### What to produce
Check the records below line by line. Give the count of lines with "benign", and nothing else.

Saved entries:
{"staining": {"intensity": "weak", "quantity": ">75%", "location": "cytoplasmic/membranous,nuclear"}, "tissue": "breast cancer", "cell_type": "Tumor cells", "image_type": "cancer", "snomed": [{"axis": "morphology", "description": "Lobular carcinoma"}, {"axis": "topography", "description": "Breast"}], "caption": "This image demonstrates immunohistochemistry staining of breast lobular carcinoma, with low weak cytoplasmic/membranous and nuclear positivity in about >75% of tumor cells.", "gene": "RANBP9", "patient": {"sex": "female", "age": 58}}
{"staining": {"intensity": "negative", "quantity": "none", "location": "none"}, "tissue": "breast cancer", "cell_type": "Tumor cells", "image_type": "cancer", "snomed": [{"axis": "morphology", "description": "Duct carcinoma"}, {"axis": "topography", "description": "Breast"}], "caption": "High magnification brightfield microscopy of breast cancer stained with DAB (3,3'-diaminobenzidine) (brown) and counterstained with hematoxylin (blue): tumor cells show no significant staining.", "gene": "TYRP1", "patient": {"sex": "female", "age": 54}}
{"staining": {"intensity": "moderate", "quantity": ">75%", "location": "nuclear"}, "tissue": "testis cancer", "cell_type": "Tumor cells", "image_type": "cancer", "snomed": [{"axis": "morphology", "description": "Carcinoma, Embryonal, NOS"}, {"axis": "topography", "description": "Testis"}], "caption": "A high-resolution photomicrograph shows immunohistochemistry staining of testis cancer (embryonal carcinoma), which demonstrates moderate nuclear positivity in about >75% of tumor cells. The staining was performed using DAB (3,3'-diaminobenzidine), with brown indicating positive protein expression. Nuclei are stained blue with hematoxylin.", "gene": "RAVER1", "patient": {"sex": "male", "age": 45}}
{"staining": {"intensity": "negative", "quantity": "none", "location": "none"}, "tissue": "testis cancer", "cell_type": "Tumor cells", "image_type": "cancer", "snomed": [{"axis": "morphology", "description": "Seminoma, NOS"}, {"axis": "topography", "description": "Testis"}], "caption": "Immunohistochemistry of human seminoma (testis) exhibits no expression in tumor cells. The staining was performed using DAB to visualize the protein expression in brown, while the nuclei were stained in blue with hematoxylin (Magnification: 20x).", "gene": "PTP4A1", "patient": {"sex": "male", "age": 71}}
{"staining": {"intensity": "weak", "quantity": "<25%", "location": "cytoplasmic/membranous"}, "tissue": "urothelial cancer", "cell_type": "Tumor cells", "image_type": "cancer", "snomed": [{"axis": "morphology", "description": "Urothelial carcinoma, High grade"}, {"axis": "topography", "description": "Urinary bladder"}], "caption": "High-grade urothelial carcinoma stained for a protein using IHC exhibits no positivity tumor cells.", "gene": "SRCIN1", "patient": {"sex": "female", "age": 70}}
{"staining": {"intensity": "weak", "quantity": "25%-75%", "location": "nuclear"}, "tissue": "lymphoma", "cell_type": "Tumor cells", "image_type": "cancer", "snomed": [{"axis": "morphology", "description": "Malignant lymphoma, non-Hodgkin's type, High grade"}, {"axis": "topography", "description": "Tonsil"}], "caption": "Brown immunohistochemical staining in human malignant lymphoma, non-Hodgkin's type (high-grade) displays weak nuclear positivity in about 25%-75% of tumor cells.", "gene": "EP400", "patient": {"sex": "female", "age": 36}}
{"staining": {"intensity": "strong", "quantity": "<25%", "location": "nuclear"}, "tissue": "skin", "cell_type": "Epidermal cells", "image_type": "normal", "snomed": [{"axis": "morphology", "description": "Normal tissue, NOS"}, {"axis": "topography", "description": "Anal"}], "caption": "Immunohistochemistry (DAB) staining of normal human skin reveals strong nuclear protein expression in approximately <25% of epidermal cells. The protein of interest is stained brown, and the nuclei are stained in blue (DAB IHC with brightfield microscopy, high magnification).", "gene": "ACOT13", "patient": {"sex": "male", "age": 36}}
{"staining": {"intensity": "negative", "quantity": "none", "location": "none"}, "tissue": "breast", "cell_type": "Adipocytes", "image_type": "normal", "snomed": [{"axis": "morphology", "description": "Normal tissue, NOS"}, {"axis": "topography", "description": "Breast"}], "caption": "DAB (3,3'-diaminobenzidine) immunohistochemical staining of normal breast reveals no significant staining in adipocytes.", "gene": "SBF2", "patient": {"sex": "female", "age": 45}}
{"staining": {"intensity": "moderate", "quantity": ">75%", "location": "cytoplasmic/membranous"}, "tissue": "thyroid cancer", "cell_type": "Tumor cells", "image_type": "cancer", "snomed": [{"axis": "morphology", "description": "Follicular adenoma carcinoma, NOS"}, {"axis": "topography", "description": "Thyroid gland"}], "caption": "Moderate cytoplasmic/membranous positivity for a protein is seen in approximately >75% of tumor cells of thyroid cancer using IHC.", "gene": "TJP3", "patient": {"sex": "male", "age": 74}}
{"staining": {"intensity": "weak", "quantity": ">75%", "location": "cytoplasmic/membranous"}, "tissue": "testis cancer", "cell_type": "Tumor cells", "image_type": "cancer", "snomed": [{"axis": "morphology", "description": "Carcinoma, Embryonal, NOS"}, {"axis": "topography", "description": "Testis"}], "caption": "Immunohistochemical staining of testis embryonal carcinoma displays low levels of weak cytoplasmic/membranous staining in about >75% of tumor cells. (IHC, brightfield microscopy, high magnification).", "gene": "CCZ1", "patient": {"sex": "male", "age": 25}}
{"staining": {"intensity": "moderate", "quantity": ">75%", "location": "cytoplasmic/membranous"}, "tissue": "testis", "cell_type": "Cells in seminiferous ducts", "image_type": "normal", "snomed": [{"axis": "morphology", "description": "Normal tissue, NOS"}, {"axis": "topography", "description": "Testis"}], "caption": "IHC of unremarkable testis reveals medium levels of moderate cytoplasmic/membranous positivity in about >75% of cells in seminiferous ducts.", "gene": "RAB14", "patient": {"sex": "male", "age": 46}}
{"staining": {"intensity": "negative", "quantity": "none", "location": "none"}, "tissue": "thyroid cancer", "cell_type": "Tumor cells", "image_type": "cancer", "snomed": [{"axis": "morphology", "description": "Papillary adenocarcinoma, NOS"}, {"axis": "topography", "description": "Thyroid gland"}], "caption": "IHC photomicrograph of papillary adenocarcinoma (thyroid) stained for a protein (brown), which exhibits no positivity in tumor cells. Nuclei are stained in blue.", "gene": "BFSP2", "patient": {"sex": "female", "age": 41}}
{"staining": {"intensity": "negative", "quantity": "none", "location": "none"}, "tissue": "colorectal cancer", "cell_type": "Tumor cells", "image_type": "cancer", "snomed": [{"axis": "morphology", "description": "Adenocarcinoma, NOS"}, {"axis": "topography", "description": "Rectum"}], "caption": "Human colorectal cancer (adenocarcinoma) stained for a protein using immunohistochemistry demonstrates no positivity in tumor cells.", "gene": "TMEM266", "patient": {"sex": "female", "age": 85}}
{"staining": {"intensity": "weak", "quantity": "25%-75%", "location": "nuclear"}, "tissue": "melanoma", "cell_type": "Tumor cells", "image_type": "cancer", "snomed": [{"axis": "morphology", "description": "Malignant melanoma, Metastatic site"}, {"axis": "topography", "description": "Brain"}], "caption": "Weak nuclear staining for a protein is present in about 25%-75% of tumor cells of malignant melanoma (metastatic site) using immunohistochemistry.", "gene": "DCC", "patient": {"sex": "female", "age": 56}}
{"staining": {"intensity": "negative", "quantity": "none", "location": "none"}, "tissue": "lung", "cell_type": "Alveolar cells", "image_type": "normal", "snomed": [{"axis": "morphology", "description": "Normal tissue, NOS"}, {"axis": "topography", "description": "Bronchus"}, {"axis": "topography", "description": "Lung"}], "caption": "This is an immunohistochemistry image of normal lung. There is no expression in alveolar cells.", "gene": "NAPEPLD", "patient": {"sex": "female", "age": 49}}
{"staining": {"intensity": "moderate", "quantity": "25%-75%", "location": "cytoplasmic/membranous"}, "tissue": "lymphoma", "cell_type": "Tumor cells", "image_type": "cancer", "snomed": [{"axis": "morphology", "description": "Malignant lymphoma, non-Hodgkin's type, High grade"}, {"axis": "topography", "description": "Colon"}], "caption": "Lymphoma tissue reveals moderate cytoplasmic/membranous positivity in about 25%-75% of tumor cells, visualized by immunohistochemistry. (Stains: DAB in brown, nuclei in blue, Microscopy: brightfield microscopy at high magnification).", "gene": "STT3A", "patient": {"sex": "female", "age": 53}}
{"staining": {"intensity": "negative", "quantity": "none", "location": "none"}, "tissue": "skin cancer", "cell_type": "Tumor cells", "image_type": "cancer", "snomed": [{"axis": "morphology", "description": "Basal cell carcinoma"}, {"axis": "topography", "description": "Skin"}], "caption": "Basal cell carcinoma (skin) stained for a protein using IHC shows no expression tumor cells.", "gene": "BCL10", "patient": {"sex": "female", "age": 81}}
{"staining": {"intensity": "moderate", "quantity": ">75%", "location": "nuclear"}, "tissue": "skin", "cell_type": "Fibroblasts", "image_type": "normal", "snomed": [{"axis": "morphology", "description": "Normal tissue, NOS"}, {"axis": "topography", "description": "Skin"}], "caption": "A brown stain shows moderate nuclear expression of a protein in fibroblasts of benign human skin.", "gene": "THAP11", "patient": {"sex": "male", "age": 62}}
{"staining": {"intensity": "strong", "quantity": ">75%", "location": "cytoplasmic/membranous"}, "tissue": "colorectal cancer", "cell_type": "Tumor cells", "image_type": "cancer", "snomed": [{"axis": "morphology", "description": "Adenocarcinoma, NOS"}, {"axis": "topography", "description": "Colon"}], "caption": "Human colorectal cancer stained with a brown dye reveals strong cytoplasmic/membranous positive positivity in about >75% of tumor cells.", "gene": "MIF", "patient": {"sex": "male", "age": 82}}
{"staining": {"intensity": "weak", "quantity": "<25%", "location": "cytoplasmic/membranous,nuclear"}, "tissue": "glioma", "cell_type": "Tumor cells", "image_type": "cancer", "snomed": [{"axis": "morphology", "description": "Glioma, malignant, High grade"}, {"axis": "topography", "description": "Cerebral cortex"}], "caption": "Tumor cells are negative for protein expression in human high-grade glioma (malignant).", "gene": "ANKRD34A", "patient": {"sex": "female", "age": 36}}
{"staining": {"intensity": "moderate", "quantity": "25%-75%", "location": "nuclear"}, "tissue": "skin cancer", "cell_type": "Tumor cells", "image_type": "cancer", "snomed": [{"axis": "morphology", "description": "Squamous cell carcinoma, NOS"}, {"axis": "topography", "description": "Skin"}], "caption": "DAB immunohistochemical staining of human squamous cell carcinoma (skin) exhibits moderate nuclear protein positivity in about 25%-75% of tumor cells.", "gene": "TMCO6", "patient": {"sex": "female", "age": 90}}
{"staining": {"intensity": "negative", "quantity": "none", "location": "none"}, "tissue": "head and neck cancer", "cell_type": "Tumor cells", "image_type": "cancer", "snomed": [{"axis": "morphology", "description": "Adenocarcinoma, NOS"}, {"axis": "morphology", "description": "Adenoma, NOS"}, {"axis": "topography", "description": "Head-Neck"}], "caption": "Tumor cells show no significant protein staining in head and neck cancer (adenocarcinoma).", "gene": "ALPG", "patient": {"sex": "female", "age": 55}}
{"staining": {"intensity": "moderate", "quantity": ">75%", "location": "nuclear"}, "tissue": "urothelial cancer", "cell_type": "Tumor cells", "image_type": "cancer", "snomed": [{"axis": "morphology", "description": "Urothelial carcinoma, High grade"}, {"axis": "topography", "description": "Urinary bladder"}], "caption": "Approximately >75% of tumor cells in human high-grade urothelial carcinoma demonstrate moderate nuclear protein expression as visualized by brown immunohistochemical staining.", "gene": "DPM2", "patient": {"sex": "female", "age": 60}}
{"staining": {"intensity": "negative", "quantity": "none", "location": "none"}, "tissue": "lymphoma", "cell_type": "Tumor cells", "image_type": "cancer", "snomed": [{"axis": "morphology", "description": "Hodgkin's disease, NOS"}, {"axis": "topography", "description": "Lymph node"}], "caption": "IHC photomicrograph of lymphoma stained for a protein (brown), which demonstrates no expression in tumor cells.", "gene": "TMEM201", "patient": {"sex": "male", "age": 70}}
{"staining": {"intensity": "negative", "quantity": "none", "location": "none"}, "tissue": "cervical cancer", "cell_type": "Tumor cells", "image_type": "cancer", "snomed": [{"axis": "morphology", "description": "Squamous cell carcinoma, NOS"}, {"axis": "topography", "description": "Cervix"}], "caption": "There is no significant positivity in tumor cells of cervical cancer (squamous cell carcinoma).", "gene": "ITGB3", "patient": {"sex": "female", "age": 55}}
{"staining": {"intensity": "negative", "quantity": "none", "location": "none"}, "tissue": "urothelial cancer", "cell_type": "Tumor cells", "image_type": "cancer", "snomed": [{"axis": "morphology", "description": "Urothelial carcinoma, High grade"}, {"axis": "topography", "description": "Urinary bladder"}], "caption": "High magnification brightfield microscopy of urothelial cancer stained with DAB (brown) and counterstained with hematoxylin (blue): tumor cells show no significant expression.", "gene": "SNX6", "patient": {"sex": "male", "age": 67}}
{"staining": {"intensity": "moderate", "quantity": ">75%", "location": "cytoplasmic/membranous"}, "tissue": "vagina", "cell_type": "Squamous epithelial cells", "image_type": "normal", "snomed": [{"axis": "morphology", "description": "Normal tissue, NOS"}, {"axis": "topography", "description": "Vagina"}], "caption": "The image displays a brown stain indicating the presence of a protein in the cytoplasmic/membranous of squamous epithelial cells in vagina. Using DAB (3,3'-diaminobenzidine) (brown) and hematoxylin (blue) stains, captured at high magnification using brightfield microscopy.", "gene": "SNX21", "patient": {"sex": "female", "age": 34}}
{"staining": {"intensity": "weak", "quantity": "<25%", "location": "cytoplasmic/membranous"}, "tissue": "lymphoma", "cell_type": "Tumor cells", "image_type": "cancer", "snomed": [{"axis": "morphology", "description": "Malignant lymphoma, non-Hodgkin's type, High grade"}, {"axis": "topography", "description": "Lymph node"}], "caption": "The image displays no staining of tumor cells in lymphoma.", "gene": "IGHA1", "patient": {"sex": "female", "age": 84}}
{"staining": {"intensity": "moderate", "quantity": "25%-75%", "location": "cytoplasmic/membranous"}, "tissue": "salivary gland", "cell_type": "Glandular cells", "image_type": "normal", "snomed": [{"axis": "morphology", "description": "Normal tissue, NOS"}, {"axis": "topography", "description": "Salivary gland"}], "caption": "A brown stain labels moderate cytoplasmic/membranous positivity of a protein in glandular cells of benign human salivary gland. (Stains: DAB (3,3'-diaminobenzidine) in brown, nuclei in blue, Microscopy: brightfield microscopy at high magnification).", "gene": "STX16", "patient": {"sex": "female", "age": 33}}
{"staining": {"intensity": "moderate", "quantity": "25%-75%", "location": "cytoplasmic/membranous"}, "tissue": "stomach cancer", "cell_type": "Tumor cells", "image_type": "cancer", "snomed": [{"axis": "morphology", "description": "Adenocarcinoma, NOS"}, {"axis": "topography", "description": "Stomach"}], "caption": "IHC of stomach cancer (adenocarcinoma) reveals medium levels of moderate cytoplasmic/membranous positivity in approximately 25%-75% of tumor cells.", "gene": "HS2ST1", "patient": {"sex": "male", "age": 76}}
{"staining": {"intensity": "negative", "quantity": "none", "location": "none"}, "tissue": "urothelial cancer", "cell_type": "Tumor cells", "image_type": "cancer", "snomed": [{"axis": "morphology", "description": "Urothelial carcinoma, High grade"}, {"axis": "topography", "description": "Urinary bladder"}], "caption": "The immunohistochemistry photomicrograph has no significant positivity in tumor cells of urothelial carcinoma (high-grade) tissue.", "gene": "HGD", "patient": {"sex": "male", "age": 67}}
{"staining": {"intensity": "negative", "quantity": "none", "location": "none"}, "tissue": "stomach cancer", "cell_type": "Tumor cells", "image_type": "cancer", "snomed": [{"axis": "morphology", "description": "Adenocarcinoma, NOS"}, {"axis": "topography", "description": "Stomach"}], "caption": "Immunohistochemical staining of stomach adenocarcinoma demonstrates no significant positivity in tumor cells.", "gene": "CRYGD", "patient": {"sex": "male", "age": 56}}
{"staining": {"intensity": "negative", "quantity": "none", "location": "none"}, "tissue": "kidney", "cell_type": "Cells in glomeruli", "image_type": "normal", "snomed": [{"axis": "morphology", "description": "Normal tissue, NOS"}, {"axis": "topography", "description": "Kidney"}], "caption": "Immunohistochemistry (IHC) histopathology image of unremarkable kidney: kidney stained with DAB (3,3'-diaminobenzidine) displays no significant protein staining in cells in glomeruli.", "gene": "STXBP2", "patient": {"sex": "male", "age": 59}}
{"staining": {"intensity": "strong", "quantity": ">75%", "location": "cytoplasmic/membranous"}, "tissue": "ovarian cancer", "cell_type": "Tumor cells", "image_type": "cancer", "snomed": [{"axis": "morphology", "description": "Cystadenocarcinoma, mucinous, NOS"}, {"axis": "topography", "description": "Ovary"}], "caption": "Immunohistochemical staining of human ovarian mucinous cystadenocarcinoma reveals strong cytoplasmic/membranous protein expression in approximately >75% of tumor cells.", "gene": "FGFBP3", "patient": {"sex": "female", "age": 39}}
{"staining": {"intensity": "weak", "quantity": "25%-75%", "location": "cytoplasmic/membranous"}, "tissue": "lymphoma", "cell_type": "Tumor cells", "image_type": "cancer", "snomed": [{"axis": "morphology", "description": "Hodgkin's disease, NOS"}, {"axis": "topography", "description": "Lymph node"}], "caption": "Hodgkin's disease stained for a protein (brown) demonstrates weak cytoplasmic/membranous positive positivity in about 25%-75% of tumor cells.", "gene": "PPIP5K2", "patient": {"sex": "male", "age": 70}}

### Task output
2